写真:「観光分野の防災」セッションで発言する筆者


筆者は、この他、GIZ(ドイツ国際協力事業団=日本のJICAに相当)が主催した「ホテルの防災評価システム」に関するセッションにも参加した。これはUNISDRの事業活動のひとつとしてGIZがPATA(太平洋アジア旅行協会)と協働で、アジア・太平洋地域を中心に推進しているパイロット事業を紹介するセッションである。
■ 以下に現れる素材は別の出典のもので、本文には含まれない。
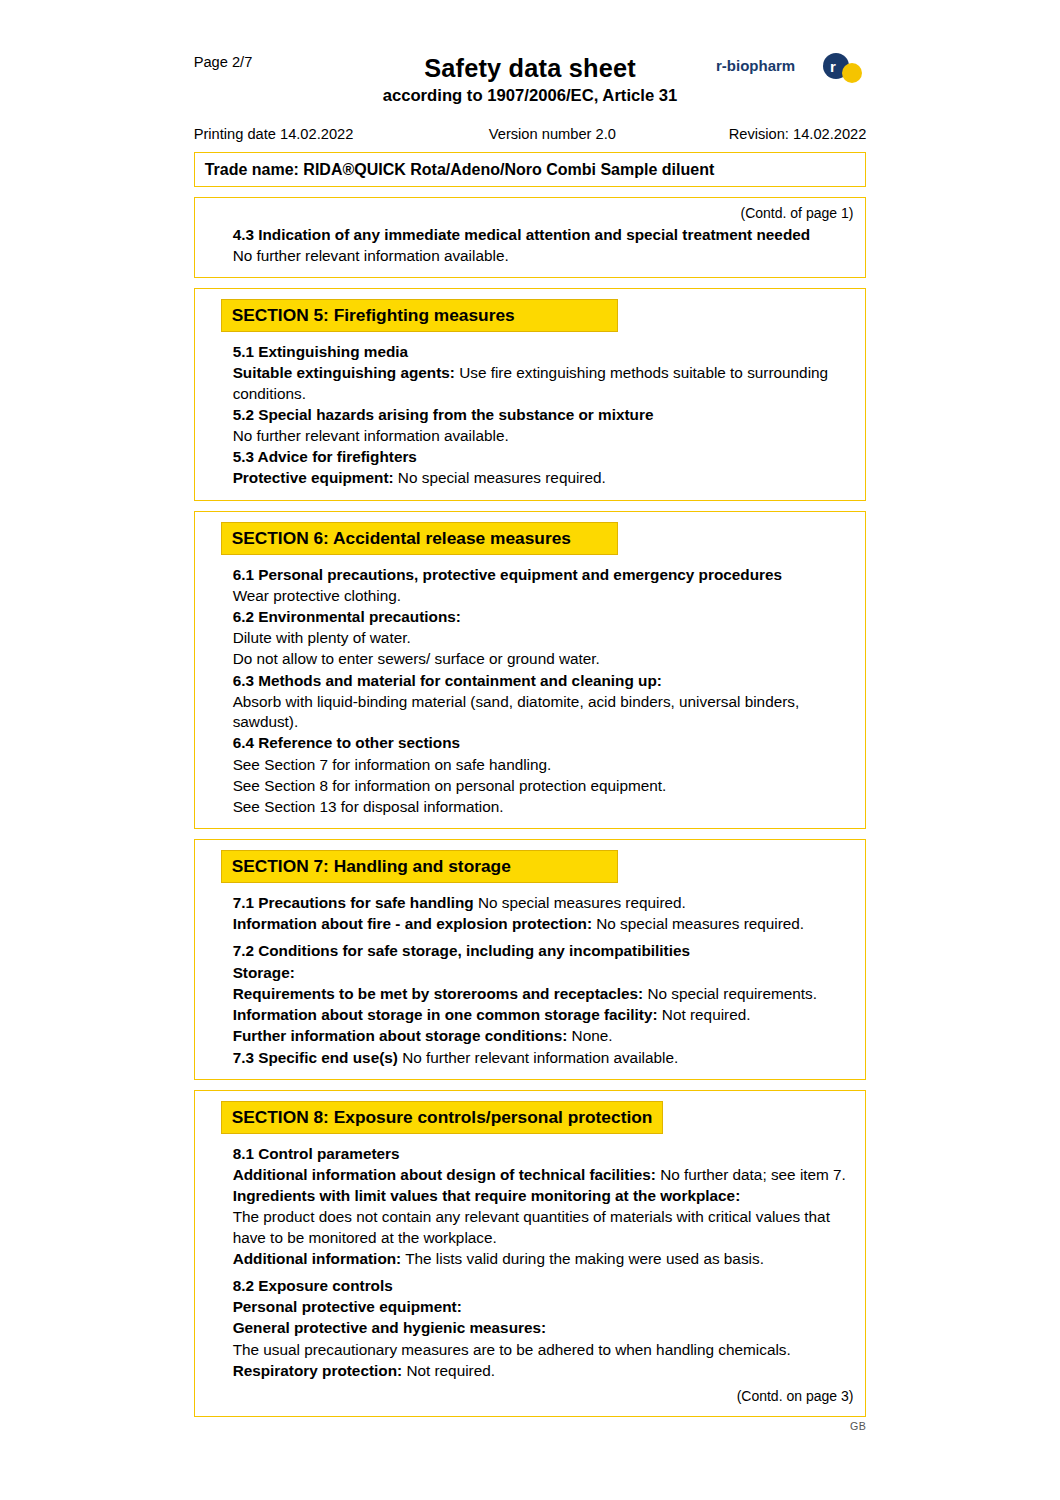Page 2/7
Safety data sheet
according to 1907/2006/EC, Article 31
r-biopharm r
Printing date 14.02.2022
Version number 2.0
Revision: 14.02.2022
Trade name: RIDA®QUICK Rota/Adeno/Noro Combi Sample diluent
(Contd. of page 1)
4.3 Indication of any immediate medical attention and special treatment needed
No further relevant information available.
SECTION 5: Firefighting measures
5.1 Extinguishing media
Suitable extinguishing agents: Use fire extinguishing methods suitable to surrounding conditions.
5.2 Special hazards arising from the substance or mixture
No further relevant information available.
5.3 Advice for firefighters
Protective equipment: No special measures required.
SECTION 6: Accidental release measures
6.1 Personal precautions, protective equipment and emergency procedures
Wear protective clothing.
6.2 Environmental precautions:
Dilute with plenty of water.
Do not allow to enter sewers/ surface or ground water.
6.3 Methods and material for containment and cleaning up:
Absorb with liquid-binding material (sand, diatomite, acid binders, universal binders, sawdust).
6.4 Reference to other sections
See Section 7 for information on safe handling.
See Section 8 for information on personal protection equipment.
See Section 13 for disposal information.
SECTION 7: Handling and storage
7.1 Precautions for safe handling No special measures required.
Information about fire - and explosion protection: No special measures required.
7.2 Conditions for safe storage, including any incompatibilities
Storage:
Requirements to be met by storerooms and receptacles: No special requirements.
Information about storage in one common storage facility: Not required.
Further information about storage conditions: None.
7.3 Specific end use(s) No further relevant information available.
SECTION 8: Exposure controls/personal protection
8.1 Control parameters
Additional information about design of technical facilities: No further data; see item 7.
Ingredients with limit values that require monitoring at the workplace:
The product does not contain any relevant quantities of materials with critical values that have to be monitored at the workplace.
Additional information: The lists valid during the making were used as basis.
8.2 Exposure controls
Personal protective equipment:
General protective and hygienic measures:
The usual precautionary measures are to be adhered to when handling chemicals.
Respiratory protection: Not required.
(Contd. on page 3)
GB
パネリストとして登壇した筆者は、「このような評価システムが導入されることで、旅行者が防災への備えのできているホテルを選択するようになれば、ホテル経営者に対する防災対応へのインセンティブになり、その結果、地域全体のホテルの防災レベルの底上げになる」と発言、取組を全面的に支持した。できれば、日本のどこかの地域でテスト導入し、全国の宿泊施設の防災レベルの向上のきっかけとしたいものである。

【観光分野の危機管理の必要性・重要性を広くアピール。今後の国の観光危機管理の取り組みや、自治体での観光危機管理体制強化の必要性を考えるきっかけに】

この会議に参加したことは、自分自身にとって意味が大きかった。ひとつは、人的ネットワークが飛躍的に拡大したことである。スピーカーあるいはDRR-PSPのメンバーとして、会議を通じて国内外の多くのキーパーソンと知り合い、また、観光危機管理との関連の深いさまざまな企業・NGO・国際機関等との接点ができたことは、今後の観光危機管理事業を進化・発展させるきっかけとなる。もうひとつの意義は、会議の参加者に対して、観光分野の危機管理の必要性・重要性を広くアピールすることができたことである。この会議の参加者のほとんどは、防災の専門家であっても、これまで観光分野に接点のない人たちであった。こうした方々が、観光分野の防災セッション等に参加し、そこでの議論に触れることを通じて、今後の国の観光危機管理の取り組みや、自治体での観光危機管理体制強化の必要性を考えるきっかけになったのであれば、これに勝る成果はないだろう。